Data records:
- - -
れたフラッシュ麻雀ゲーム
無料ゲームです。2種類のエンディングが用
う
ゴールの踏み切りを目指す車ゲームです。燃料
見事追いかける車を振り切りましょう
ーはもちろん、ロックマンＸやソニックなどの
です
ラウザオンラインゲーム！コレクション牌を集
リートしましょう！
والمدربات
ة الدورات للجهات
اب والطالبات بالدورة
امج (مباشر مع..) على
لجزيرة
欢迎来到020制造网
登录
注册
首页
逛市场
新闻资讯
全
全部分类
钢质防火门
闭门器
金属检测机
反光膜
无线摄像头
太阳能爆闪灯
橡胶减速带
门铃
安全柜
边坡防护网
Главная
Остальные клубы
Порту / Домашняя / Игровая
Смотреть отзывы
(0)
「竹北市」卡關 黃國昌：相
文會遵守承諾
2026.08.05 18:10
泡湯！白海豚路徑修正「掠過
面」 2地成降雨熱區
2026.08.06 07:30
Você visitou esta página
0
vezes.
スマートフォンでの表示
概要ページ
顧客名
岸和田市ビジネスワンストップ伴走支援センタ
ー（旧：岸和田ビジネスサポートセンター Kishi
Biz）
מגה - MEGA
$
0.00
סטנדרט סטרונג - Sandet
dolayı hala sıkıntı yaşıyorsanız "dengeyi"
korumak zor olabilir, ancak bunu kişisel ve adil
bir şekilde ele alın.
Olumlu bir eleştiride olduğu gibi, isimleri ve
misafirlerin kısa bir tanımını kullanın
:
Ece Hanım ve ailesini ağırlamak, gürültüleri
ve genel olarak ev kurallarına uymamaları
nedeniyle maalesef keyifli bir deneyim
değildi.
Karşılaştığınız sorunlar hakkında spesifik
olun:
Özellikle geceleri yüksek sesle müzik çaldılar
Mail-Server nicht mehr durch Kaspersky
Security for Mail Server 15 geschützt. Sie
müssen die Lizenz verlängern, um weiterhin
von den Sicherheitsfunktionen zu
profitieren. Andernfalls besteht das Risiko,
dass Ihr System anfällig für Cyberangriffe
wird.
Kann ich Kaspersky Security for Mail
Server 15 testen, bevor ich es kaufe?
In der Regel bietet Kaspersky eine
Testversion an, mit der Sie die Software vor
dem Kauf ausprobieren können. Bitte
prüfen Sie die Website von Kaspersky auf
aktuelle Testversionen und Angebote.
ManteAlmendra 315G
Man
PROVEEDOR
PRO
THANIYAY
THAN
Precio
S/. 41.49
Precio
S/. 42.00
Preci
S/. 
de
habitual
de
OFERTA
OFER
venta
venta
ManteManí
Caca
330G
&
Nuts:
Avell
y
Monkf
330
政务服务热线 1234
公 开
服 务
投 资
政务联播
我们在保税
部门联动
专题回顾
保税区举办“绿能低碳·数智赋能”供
- - -
→ **Task directions**
For this exercise, restate every record word for word.

→ **Task result**
れたフラッシュ麻雀ゲーム
無料ゲームです。2種類のエンディングが用
う
ゴールの踏み切りを目指す車ゲームです。燃料
見事追いかける車を振り切りましょう
ーはもちろん、ロックマンＸやソニックなどの
です
ラウザオンラインゲーム！コレクション牌を集
リートしましょう！
والمدربات
ة الدورات للجهات
اب والطالبات بالدورة
امج (مباشر مع..) على
لجزيرة
欢迎来到020制造网
登录
注册
首页
逛市场
新闻资讯
全
全部分类
钢质防火门
闭门器
金属检测机
反光膜
无线摄像头
太阳能爆闪灯
橡胶减速带
门铃
安全柜
边坡防护网
Главная
Остальные клубы
Порту / Домашняя / Игровая
Смотреть отзывы
(0)
「竹北市」卡關 黃國昌：相
文會遵守承諾
2026.08.05 18:10
泡湯！白海豚路徑修正「掠過
面」 2地成降雨熱區
2026.08.06 07:30
Você visitou esta página
0
vezes.
スマートフォンでの表示
概要ページ
顧客名
岸和田市ビジネスワンストップ伴走支援センタ
ー（旧：岸和田ビジネスサポートセンター Kishi
Biz）
מגה - MEGA
$
0.00
סטנדרט סטרונג - Sandet
dolayı hala sıkıntı yaşıyorsanız "dengeyi"
korumak zor olabilir, ancak bunu kişisel ve adil
bir şekilde ele alın.
Olumlu bir eleştiride olduğu gibi, isimleri ve
misafirlerin kısa bir tanımını kullanın
:
Ece Hanım ve ailesini ağırlamak, gürültüleri
ve genel olarak ev kurallarına uymamaları
nedeniyle maalesef keyifli bir deneyim
değildi.
Karşılaştığınız sorunlar hakkında spesifik
olun:
Özellikle geceleri yüksek sesle müzik çaldılar
Mail-Server nicht mehr durch Kaspersky
Security for Mail Server 15 geschützt. Sie
müssen die Lizenz verlängern, um weiterhin
von den Sicherheitsfunktionen zu
profitieren. Andernfalls besteht das Risiko,
dass Ihr System anfällig für Cyberangriffe
wird.
Kann ich Kaspersky Security for Mail
Server 15 testen, bevor ich es kaufe?
In der Regel bietet Kaspersky eine
Testversion an, mit der Sie die Software vor
dem Kauf ausprobieren können. Bitte
prüfen Sie die Website von Kaspersky auf
aktuelle Testversionen und Angebote.
ManteAlmendra 315G
Man
PROVEEDOR
PRO
THANIYAY
THAN
Precio
S/. 41.49
Precio
S/. 42.00
Preci
S/. 
de
habitual
de
OFERTA
OFER
venta
venta
ManteManí
Caca
330G
&
Nuts:
Avell
y
Monkf
330
政务服务热线 1234
公 开
服 务
投 资
政务联播
我们在保税
部门联动
专题回顾
保税区举办“绿能低碳·数智赋能”供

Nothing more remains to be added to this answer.